— Problems to work on —
• 1. Read the forum thread on making world maps. Say whether each statement agrees with it, answering yes or no and quoting the deciding words: (a) RPMiller says he will read the thread closely. (b) Karro's world map is based mostly on old maps drawn in childhood. (c) The opening poster plans to edit the map in the GIMP by following a guide from RobA.
• 2. Write the next part of the forum thread on making world maps, picking up after the last sentence of Karro's post.
======== Excerpt ========
I still have some more work and detailing to do before going on to editing this in the GIMP according to RobA's excellent guide.

Anyway, even if you don't use this whole method to create world maps, I do hope that there is information here that could be helpful in determining at least some of the terrain on your maps or help shape continents.

• 06-11-2008, 12:29 PM
RPMiller
Quote:

Originally Posted by dhalsimrocks
I looked through all the other threads in this forum and didn't see anything related to it, so I thought I'd make my very first post here a tutorial.

Post #14 in this thread. ;)
http://www.cartographersguild.com/sh...hlight=predica

I will definitely be reading through this thread with great interest. Thank you very much and have some rep! Oh, and Welcome to the Guild! :D
• 06-11-2008, 12:54 PM
Karro
In my worldmap, I'm using largely the same approach. I had a few basic ideas about where I wanted continents to go, and a few shapes I wanted to use based on some old maps I had done as a child, but mostly I wanted to fashion the world from scratch using some basic understanding of plate tectonics.
======== Given information ========
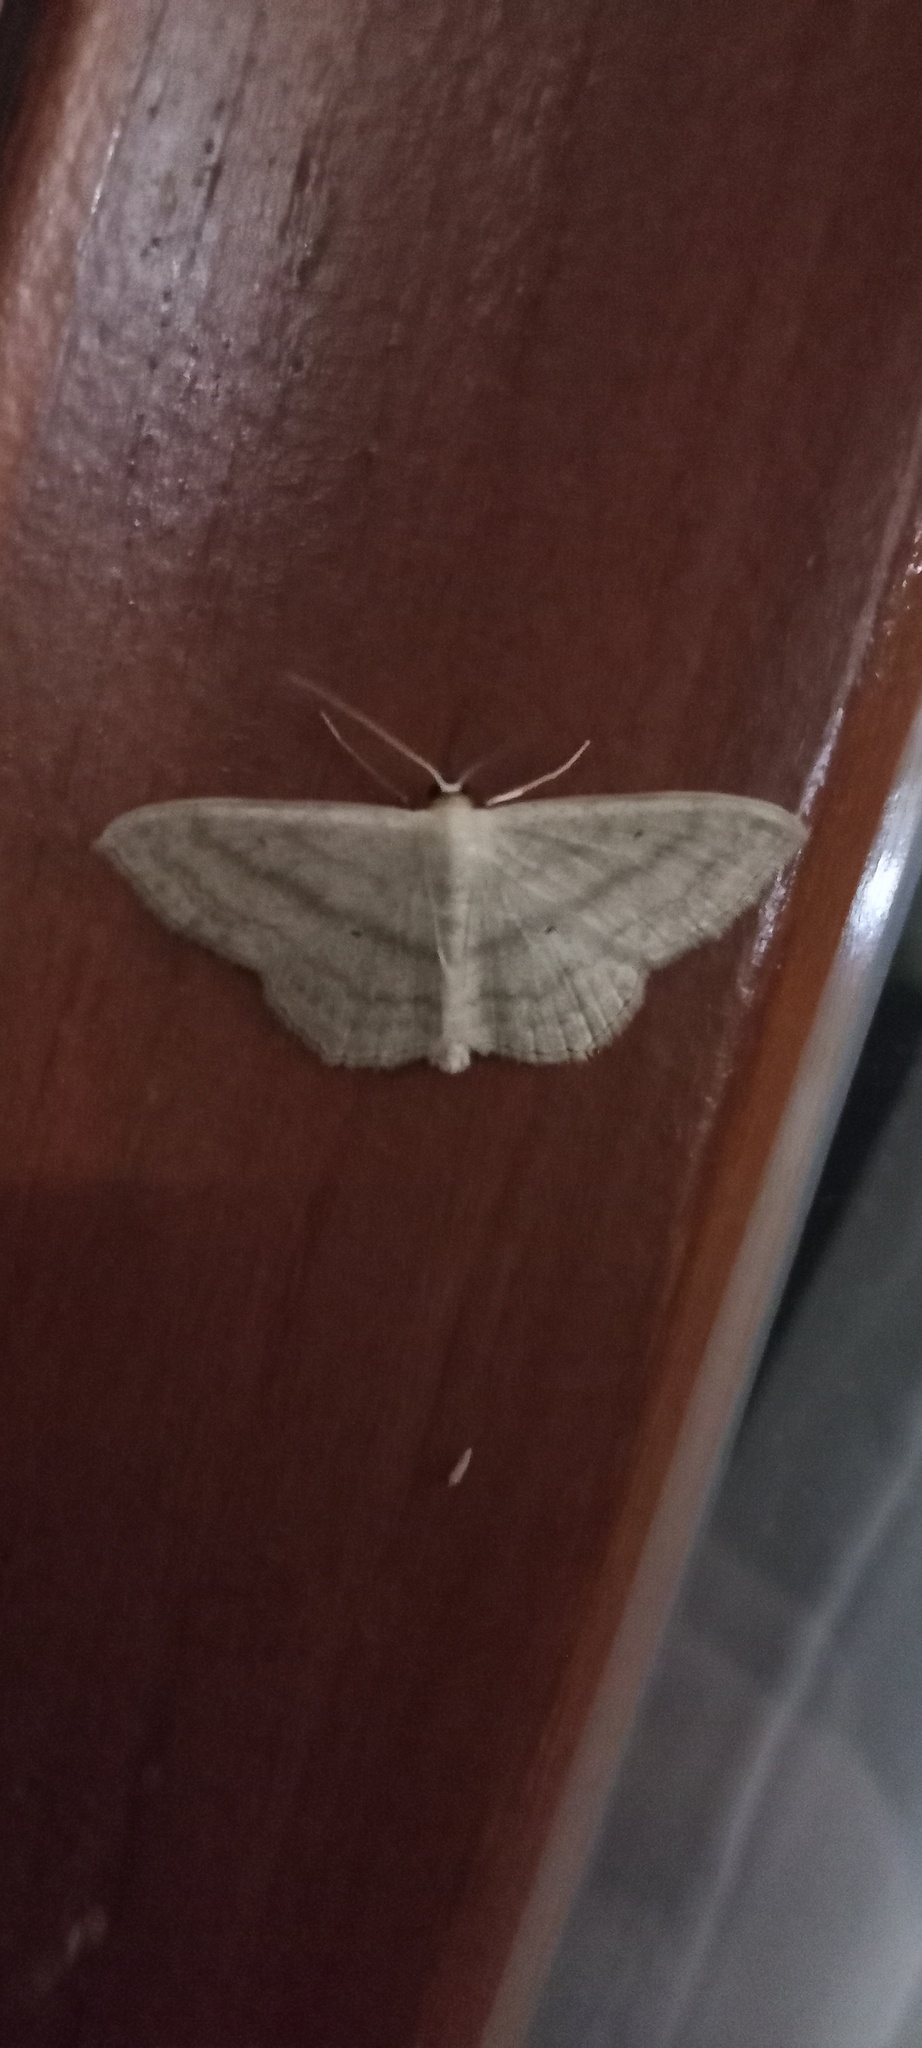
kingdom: Animalia
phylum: Arthropoda
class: Insecta
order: Lepidoptera
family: Geometridae
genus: Scopula
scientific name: Scopula nigropunctata
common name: Sub-angled wave
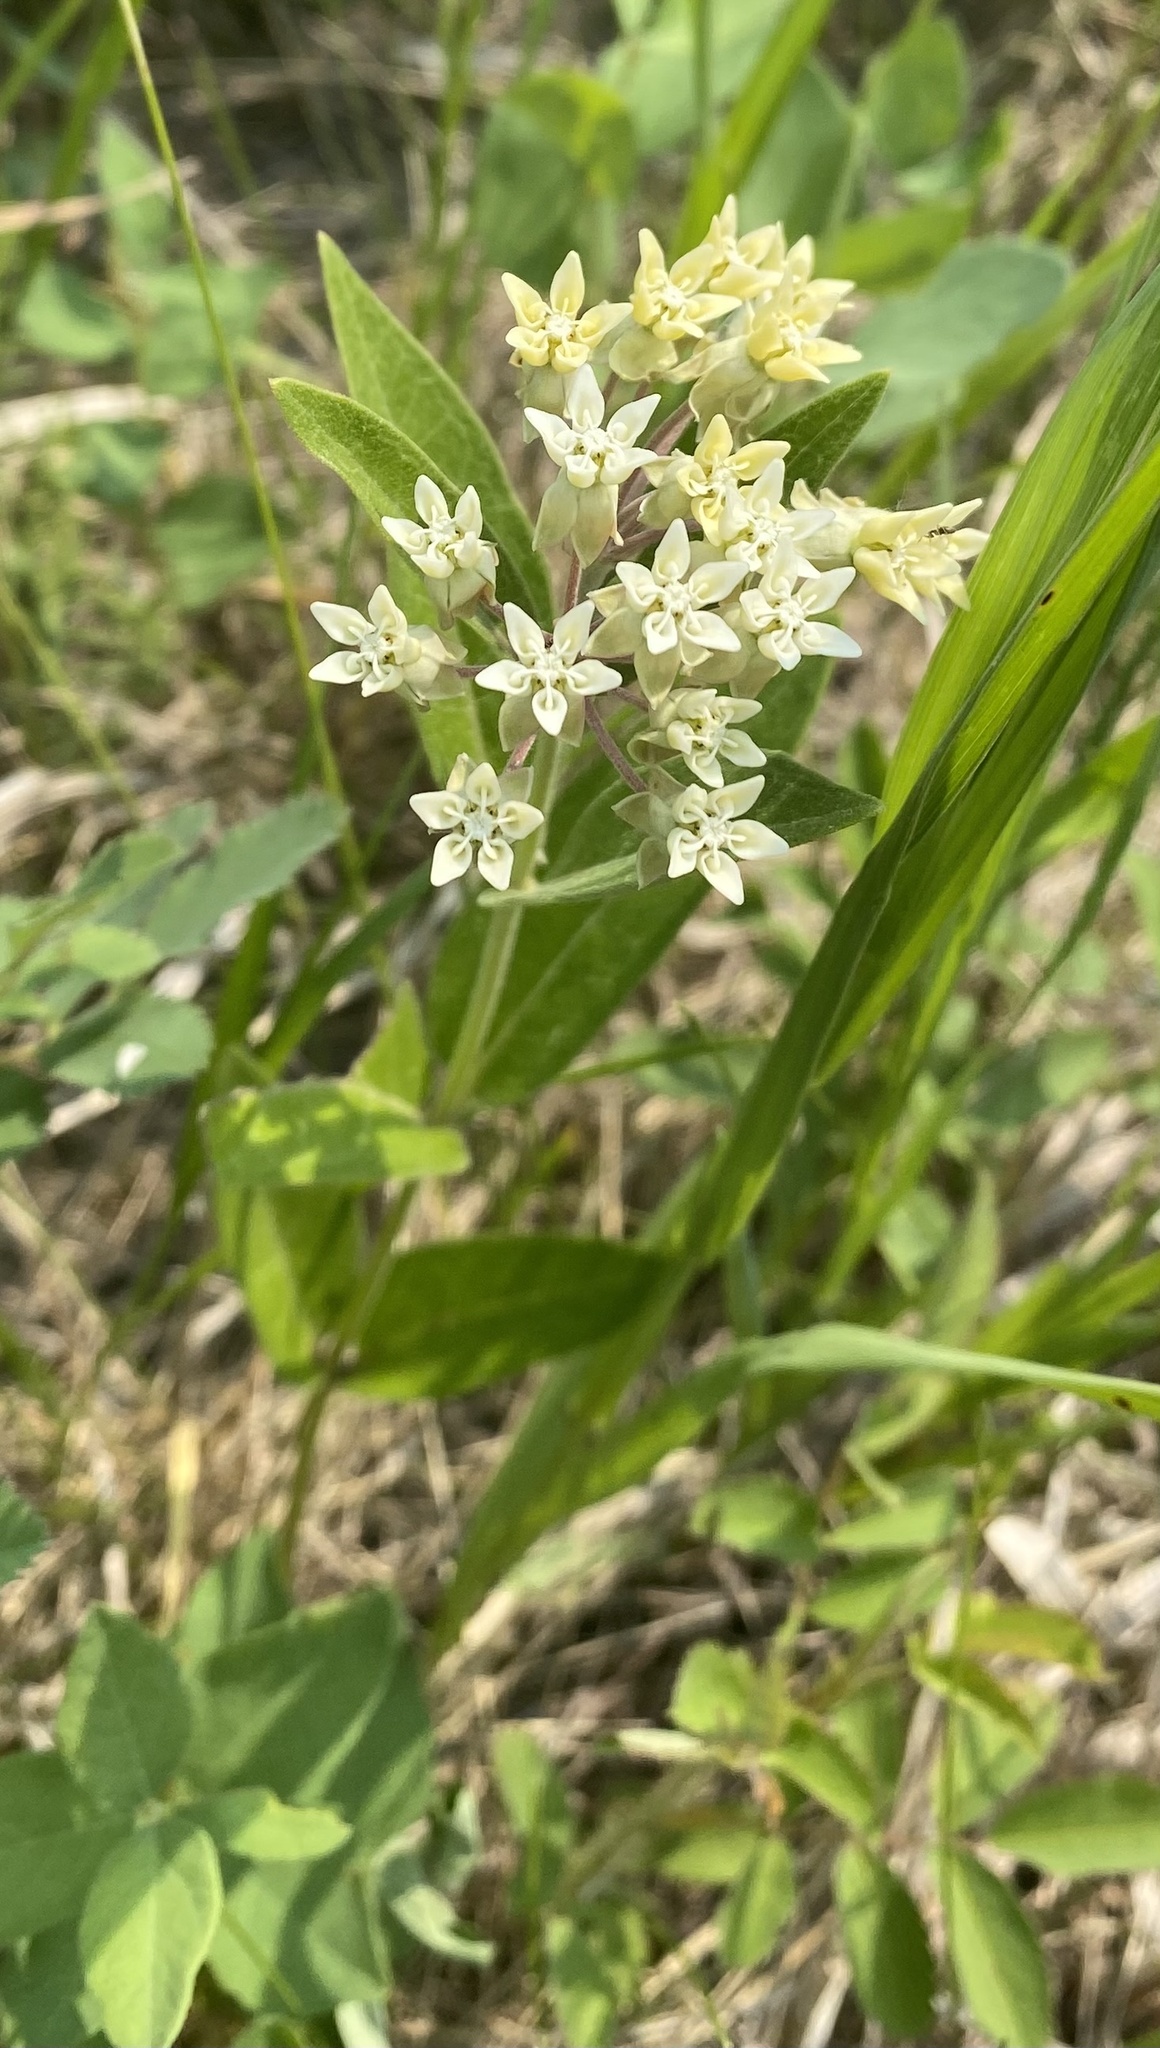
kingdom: Plantae
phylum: Tracheophyta
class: Magnoliopsida
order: Gentianales
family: Apocynaceae
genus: Asclepias
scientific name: Asclepias ovalifolia
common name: Dwarf milkweed
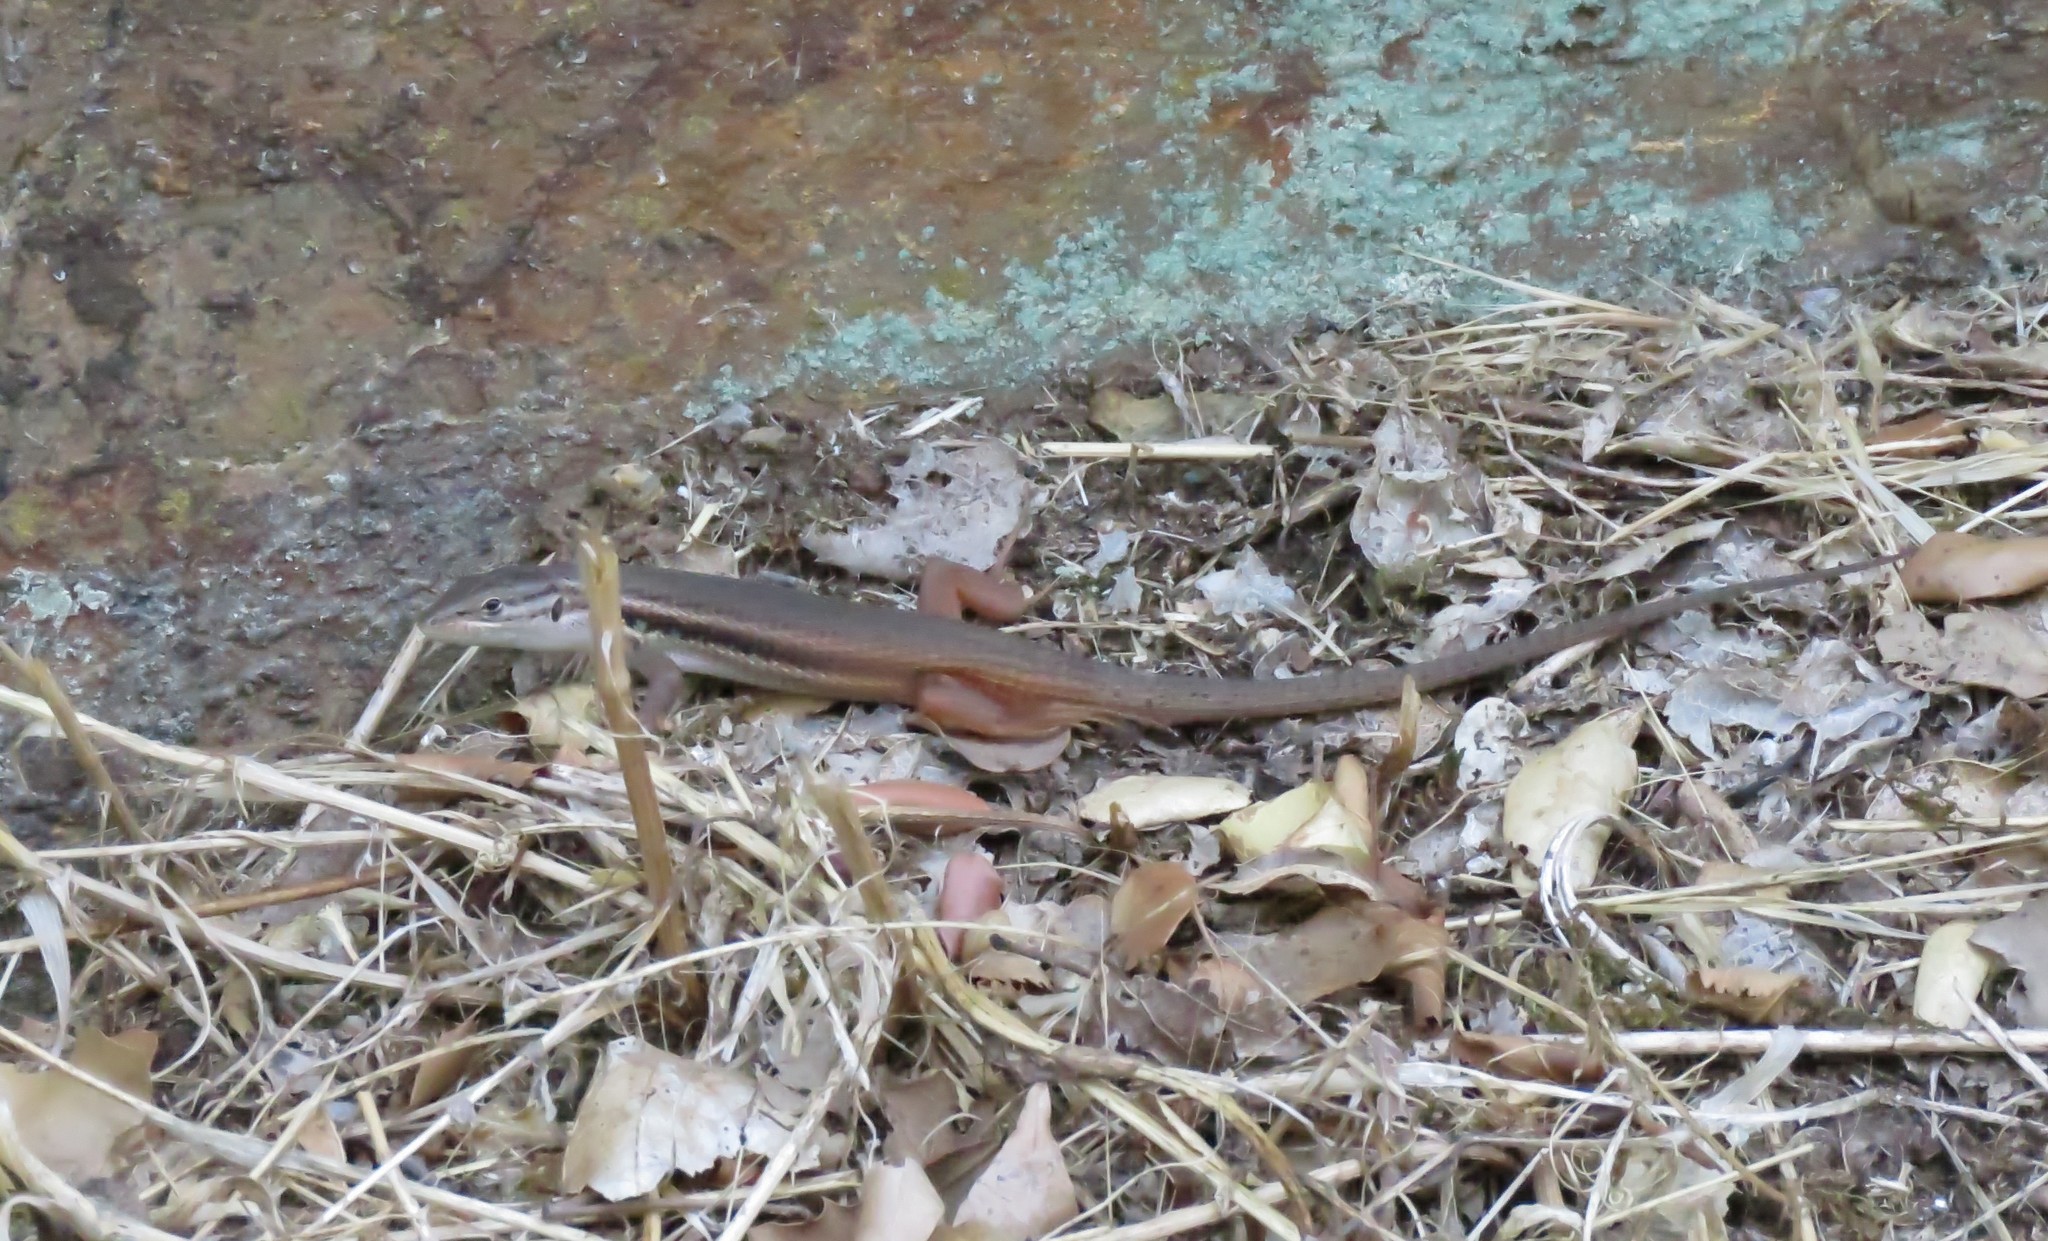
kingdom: Animalia
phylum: Chordata
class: Squamata
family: Lacertidae
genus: Psammodromus
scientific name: Psammodromus algirus
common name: Algerian psammodromus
========
— Answers to each task —
• 1.
(a) Yes: "I will definitely be reading through this thread with great interest."
(b) No: "but mostly I wanted to fashion the world from scratch using some basic understanding of plate tectonics."
(c) Yes: "before going on to editing this in the GIMP according to RobA's excellent guide."

• 2.
I'll be working on this more after I finish my little side-jaunt learning how to use GIMP.
• 06-11-2008, 09:12 PM
Redrobes
Well done - this is shaping up to be a great thread and read. Keep it up ! Have some more rep...
• 06-12-2008, 09:37 AM
HandsomeRob
It may be important to remember that plate motion can't really be described by simply drawing an arrow on the plate and saying "it moves that way." Actual plate motion is actually a rotation around a point on the earth's surface. What you really need to know for this exercise is relative motion; it is completely possible to say that plate 1 is moving west (with respect to plate 2) and at the same time moving east (with respect to plate 3). This situation happens all the time.

Here is a quick tutorial on velocity space analysis:
Say you have a situation like in the first attachment here. Plates A and C are moving toward each other at a rate of 4 cm/yr. Plates A and B are moving away from each other at a rate of 3 cm/yr. What is the motion between plates B and C?

Construct a velocity space diagram to find out (see second attachment). Since plate B is moving west at 3 cm/yr (with respect to plate A), place a point for B 3 units to the west of A. Since plate C is moving south at 4 cm/yr (again, with respect to plate A), place a point for C 4 units to the south of A. Now it should be clear that plate C is moving southeast at 5 cm/yr with respect to plate B, as the point for C is 5 units to the southeast of the point for B.

This means that the B/C boundary is convergent, with an element of right-lateral strike-slip motion as well. The third attachment here shows the solution.

I hope some of that a) makes sense and b) helps.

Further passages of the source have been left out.